Editorial du « Monde ». A Nice, le feu d’artifice du 14-Juillet se regarde de deux manières : les gens aisés s’invitent sur les terrasses des restaurants et des appartements qui surplombent la baie des Anges ; les moins bien lotis et les touristes pique-niquent sur la plage ou se rassemblent sur la promenade des Anglais, qui longe la baie.

Il y a un an, un homme de 31 ans, Mohamed Lahouaiej Bouhlel, un Franco-Tunisien de Nice, a lancé un camion de 19 tonnes sur la foule qui venait d’admirer le rituel feu d’artifice. Lorsqu’il a achevé sa course, abattu par des policiers, il avait tué 86 personnes et en avait blessé quelque 450 autres. Sa première victime était une Niçoise musulmane, d’origine immigrée. Les autres étaient des touristes, français et étrangers, des étudiants de passage et des habitants de Nice, descendus de leurs quartiers pour goûter à la fête et à la magie de « la Prom’».

De nombreuses interrogations

Est-ce parce que ces gens simples, loin de la capitale et de ses centres de pouvoir, n’étaient pas équipés pour les longues batailles de procédures que demandent les enquêtes ? Est-ce parce que l’affrontement politique entre un ténor des Républicains, Christian Estrosi, alors maire adjoint de Nice, qui a tout de suite mis en cause la responsabilité de l’Etat, et un ministre de l’intérieur socialiste, Bernard Cazeneuve, qui s’est défendu en poursuivant en diffamation une responsable de la police locale, a introduit une dimension toxique dans l’affaire ? Est-ce parce que les médias et l’opinion nationale, traumatisés par les attentats de Charlie Hebdo puis du 13-Novembre, l’année précédente, n’ont pas répondu à ce deuxième attentat de masse, au milieu de l’été, par la mobilisation qu’il méritait ? Le supplément de 8 pages que nous consacrons dans cette édition au premier anniversaire de l’attentat de Nice montre en tout cas que les interrogations des familles des victimes et des habitants de Nice sur les circonstances de cette tragédie restent nombreuses.
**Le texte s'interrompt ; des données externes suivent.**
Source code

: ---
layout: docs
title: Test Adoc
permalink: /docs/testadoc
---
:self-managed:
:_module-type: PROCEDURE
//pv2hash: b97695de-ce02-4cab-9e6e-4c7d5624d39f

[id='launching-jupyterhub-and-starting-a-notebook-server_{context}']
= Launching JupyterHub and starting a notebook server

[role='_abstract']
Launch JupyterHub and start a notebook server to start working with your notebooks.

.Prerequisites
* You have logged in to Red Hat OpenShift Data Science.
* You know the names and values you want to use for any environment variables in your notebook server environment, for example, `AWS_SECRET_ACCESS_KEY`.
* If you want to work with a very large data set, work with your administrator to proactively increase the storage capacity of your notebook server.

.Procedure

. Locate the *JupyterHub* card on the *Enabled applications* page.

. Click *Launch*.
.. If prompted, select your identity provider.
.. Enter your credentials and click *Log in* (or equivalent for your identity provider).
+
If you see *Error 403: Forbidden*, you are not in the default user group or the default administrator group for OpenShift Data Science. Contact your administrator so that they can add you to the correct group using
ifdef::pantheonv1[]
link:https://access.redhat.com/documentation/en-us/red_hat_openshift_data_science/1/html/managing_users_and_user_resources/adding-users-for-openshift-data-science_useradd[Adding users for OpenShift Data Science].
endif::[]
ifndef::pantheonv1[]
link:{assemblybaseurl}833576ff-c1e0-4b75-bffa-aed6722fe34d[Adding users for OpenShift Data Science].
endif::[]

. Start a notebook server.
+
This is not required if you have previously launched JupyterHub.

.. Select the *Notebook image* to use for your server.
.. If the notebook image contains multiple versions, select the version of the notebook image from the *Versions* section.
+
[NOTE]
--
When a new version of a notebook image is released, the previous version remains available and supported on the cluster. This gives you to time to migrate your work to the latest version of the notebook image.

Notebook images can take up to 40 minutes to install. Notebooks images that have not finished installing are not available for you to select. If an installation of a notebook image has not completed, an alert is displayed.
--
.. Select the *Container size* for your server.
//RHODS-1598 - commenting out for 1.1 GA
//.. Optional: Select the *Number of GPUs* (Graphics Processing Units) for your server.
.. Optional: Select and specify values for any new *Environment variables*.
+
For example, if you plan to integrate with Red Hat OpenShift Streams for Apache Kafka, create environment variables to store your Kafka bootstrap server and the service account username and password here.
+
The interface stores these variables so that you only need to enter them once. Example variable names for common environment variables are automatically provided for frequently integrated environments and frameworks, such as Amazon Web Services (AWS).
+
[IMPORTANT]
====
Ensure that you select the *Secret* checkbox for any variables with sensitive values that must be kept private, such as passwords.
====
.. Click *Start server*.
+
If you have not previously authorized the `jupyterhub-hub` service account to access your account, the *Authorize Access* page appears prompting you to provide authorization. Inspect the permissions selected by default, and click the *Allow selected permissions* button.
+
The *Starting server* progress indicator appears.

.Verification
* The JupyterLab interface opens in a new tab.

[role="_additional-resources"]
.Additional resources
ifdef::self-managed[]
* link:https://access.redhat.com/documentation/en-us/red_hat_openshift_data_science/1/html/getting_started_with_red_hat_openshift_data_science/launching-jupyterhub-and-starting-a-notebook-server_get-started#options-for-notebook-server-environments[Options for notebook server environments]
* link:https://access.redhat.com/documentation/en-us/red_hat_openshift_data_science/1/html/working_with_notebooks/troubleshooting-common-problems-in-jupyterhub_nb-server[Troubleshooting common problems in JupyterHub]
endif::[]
L’une de ces interrogations porte sur la pertinence du dispositif de sécurité mis en place pour les festivités annuelles du 14-Juillet à Nice, auxquelles participaient pas moins de 30 000 personnes, dans un contexte national de menace terroriste élevée. L’enquête préliminaire conduite par le parquet de Nice a fait apparaître un décalage entre la sécurisation de l’Euro de football, dont Nice avait été une des villes hôtes, quelques jours plus tôt, et celle de la fête du 14-Juillet, en particulier sur l’appréhension du risque terroriste. Le dispositif exigé par l’UEFA avait, visiblement, conduit les organisateurs à prendre des mesures de sécurité plus draconiennes que celles en vigueur pour le feu d’artifice.

Saisie rapidement, l’inspection générale de la police nationale (IGPN), la police des polices, a estimé que le dispositif « n’était pas sous-dimensionné ». La justice, pour sa part, n’est pas restée passive : 23 plaintes ont été classées sans suite, une information judiciaire ouverte. Six juges d’instruction continuent de mener l’enquête et rencontrent régulièrement les familles de victimes ; leur travail, cependant, se concentre sur l’acte terroriste lui-même. Contrairement aux attentats de Paris, aucune commission d’enquête parlementaire ne s’est penchée sur celui de Nice. C’est regrettable. Les doutes qui subsistent et la douleur des familles méritent que la représentation nationale s’empare, là encore, d’une question essentielle : la sécurité de ses citoyens. D’où qu’ils soient.